Are there Ghosts at Woodlawn Cemetery?
Join Ghosthunting New York City author L’Aura Hladik on a tour
Woodlawn Cemetery in the Bronx was founded in 1863. Its 400 acres are easily accessible from Manhattan via trains from Grand Central Station, as well as by car using the Major Deegan (I-87) or I-95. The intention behind the location was to have a peaceful place away from the downtown noise, but not too far away. The original design of the cemetery was based on the “rural cemetery movement” that originated in 1831 with Mount Auburn Cemetery in Boston. However, five years after the cemetery opened, its design was changed to a “landscape lawn plan,” which prohibited fences and encouraged central monuments with footstones. The cleaner, more spacious grounds made cemetery maintenance much easier. A few of the 300,000 people interred at Woodlawn are mentioned in this book—people such as the Van Cortlandts, Herman Melville, and Olive Thomas Pickford. Other famous people buried there include George M. Cohan, Fiorello Henry LaGuardia, Nellie Bly, Joseph Pulitzer, and Thomas Nast. For those of you who appreciate retail shopping, F.W. Woolworth, Roland H. Macy, and James Cash Penney are buried there, too.

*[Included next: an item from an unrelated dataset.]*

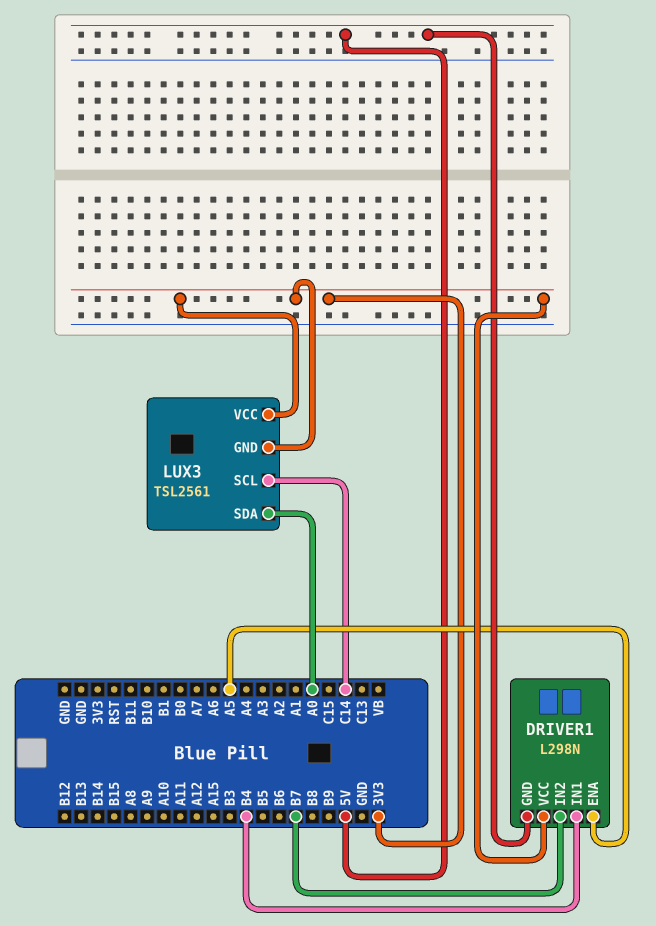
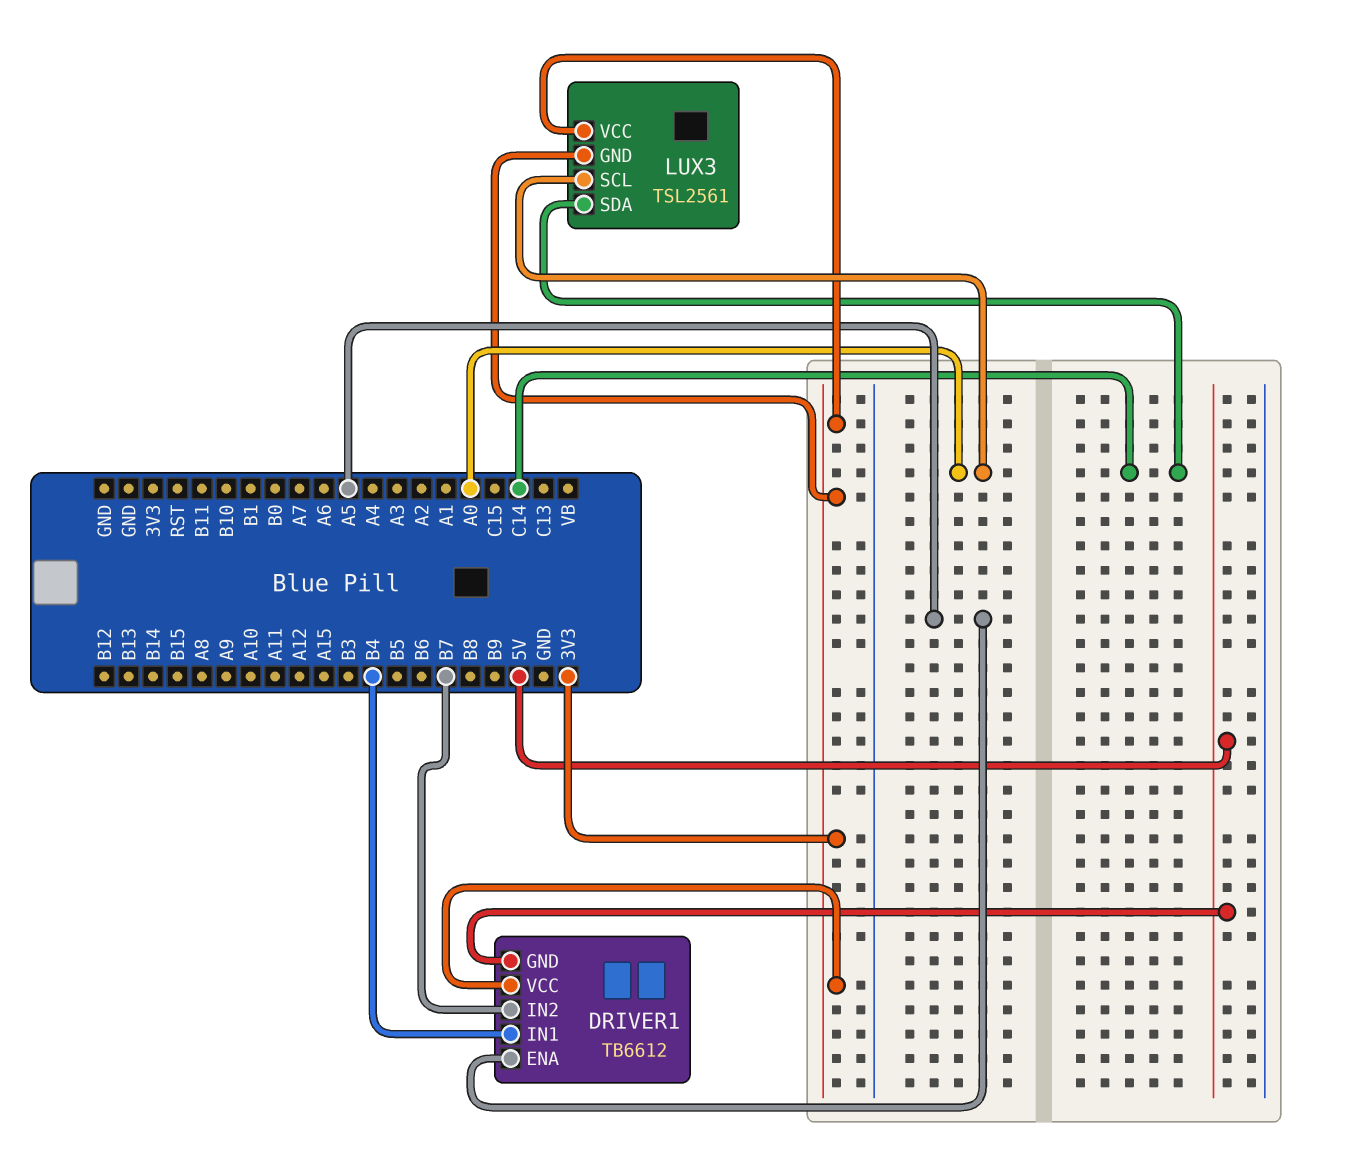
DRIVER1: L298N -> TB6612
LUX3 pin SCL: C14 -> A0
LUX3 pin SDA: A0 -> C14

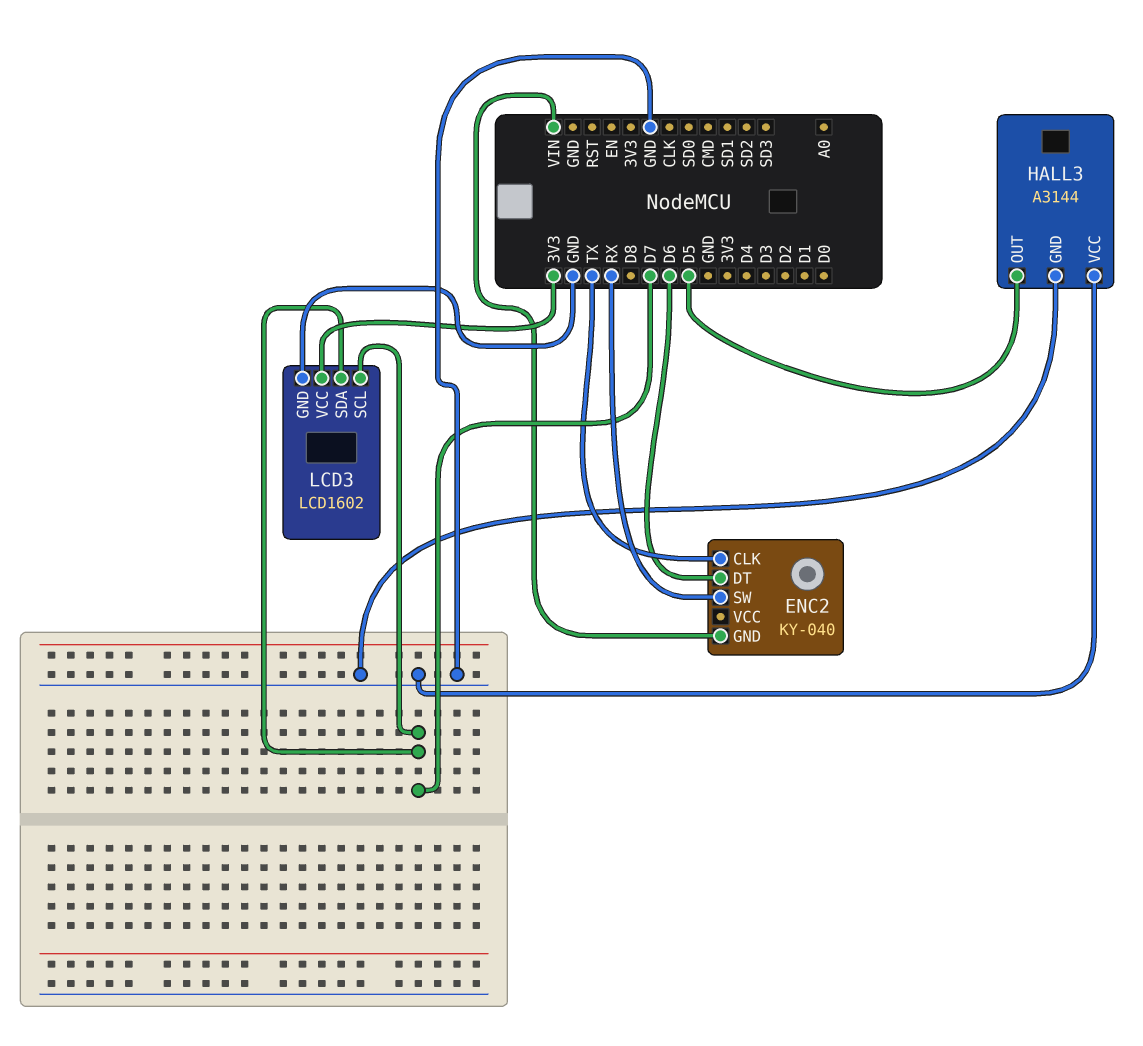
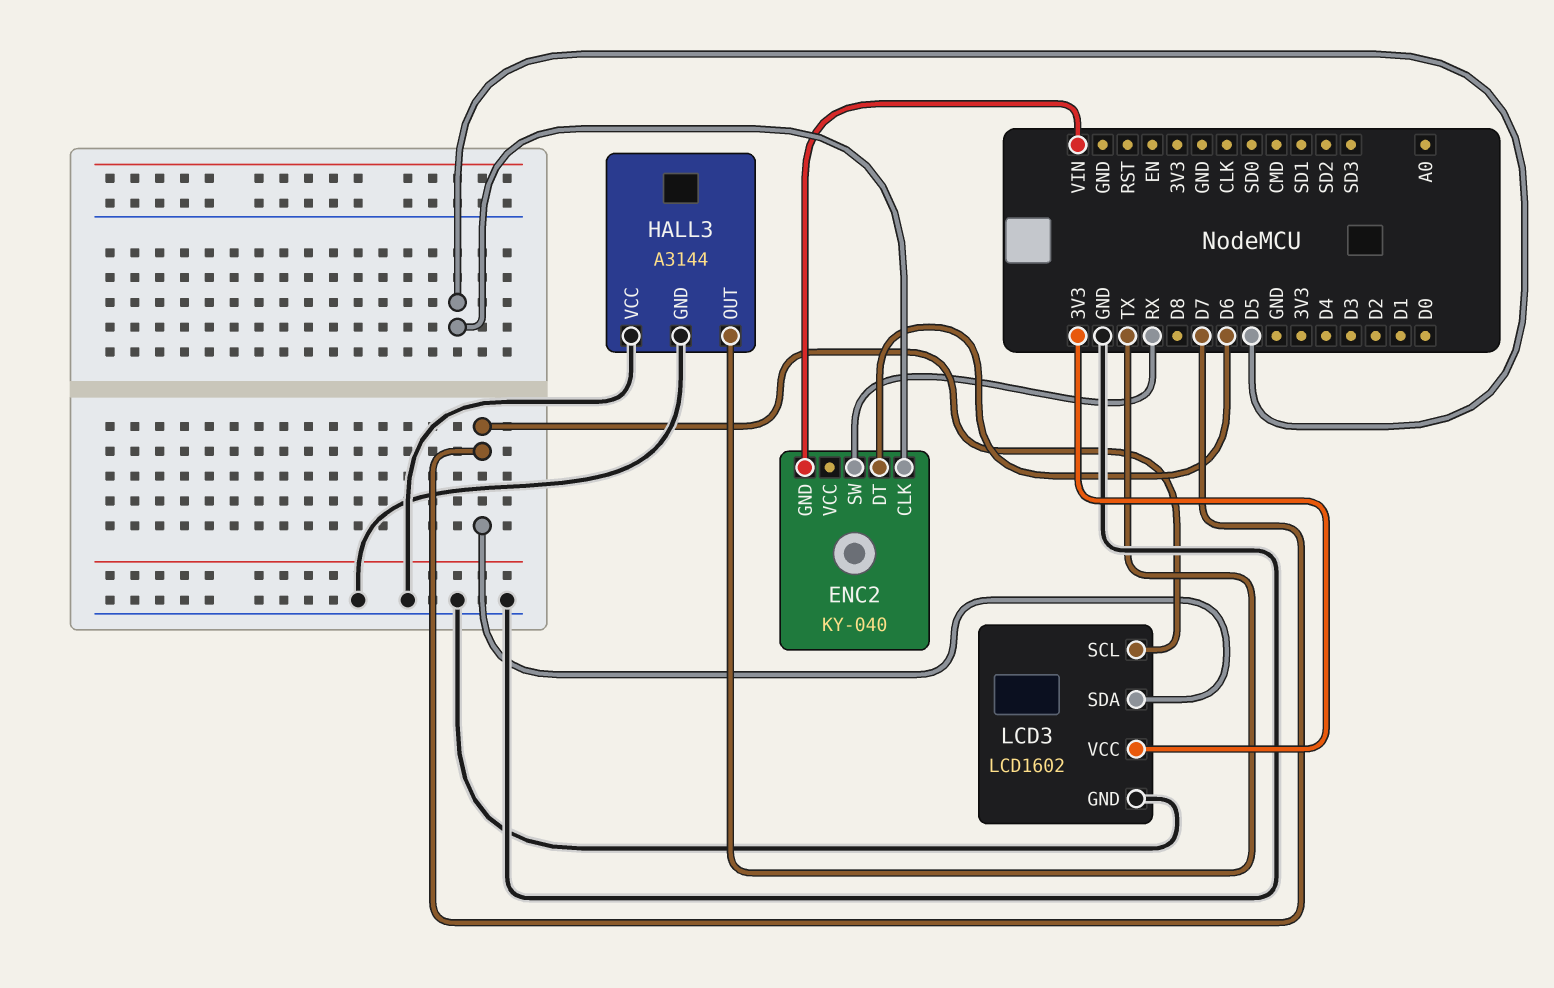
ENC2 pin CLK: TX -> D5
HALL3 pin OUT: D5 -> TX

Woodlawn offers many free events, such as concerts, walking and bus tours, theater performances, and a tree lighting during the holidays. It’s more than a cemetery; it’s a cultural resource for the Bronx. Photography is allowed in the cemetery as long as you stop by the office upon arrival, present a photo ID, and complete a simple form. I recommend you follow the formal steps in case you capture some amazing paranormal evidence and want to share it on your Web site or in a newspaper article. The cemetery grounds are open every day from 8:30 a.m. to 5 p.m., but the office, where photography permission is secured, is closed on Sundays.

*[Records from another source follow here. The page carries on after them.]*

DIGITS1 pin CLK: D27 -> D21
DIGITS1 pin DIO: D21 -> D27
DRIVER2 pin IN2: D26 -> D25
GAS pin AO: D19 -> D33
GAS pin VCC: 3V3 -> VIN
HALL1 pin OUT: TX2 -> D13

When I first visited Woodlawn, the ground was snow-covered and it was difficult to walk around; some of the drifts were more than three feet high. So I went back in early March of 2010 with Dina Chirico, my team leader at the New Jersey Ghost Hunters Society. Dina is a great navigator, which helped tremendously; she read the map and directed me while I drove. The first grave I was determined to find was that of Herman Melville. What writer could refuse the chance to pay respects to one of the greats? I certainly couldn’t. According to the map, Melville’s grave was located in the Catalpa section of the cemetery. We drove over to it and parked.
Dina and I employed a “divide and conquer” strategy to find the grave: she started at one end of the section, and I went to the other. I had my digital audio recorder running the whole time I was searching. I noted on the recording the date, time, and weather; I also took some photos while searching. As I started up a small incline, I saw what appeared to be a baby’s grave. I said into my recorder, “a little . . . it looks like a little baby grave. Born January 2, 1871, died . . . I can’t make out the month . . . seventeenth of 1872.” When I reviewed the recording, right after I said, “looks like a little baby grave,” I heard the voice of a woman whisper, “Yeah.” I know it’s not my voice because I was speaking at a normal conversational volume, and the EVP interjects so closely after my previous word, it’s impossible that I could have said it. I know it’s not Dina’s voice, either; she was so far away from me at the time that she had to yell to ask if I had found Melville’s grave yet. I shut the recorder off so I could yell back to her that I hadn’t. I didn’t know I had captured an EVP until I got home and reviewed the recording.
Dina and I reconvened at my car and reviewed the map once more. She knew we were close to Melville’s grave, and she became even more determined to find it. We started out again, and Dina found it. Honestly, I was expecting a huge monument for someone like him, but it was a simple, modest headstone. Little rocks and trinkets left by previous visitors sat atop the headstone. There was also a handwritten note that said, “Thanks. You changed my life.” Dina and I waited quietly around Melville’s grave for a bit, recording for EVPs. Then we left to find LaGuardia’s grave.
Fiorello LaGuardia was mayor of New York City from 1934 to 1945. He was a short, rotund man with a high-pitched voice, but full of fire and conviction. He did not like the shame and negative stereotypes the mob had brought to Italian culture. LaGuardia put it best when he said, “Let’s drive the bums out of town.” He had Lucky Luciano arrested, and he went after Frank Costello’s slot machines with a sledgehammer. It was a media event when the slot machines were dumped onto a barge to be taken away from New York City. Dina and I found LaGuardia’s grave much more easily than Melville’s. By then it was getting late, and we couldn’t hang around to conduct an EVP session. Dina took some pictures of the grave before we left the cemetery. Judging by how effortlessly I captured an EVP while walking around Woodlawn Cemetery, I am sure there are more to be found on a return trip. I wonder what Joseph Pulitzer, “father of journalism,” has to say these days.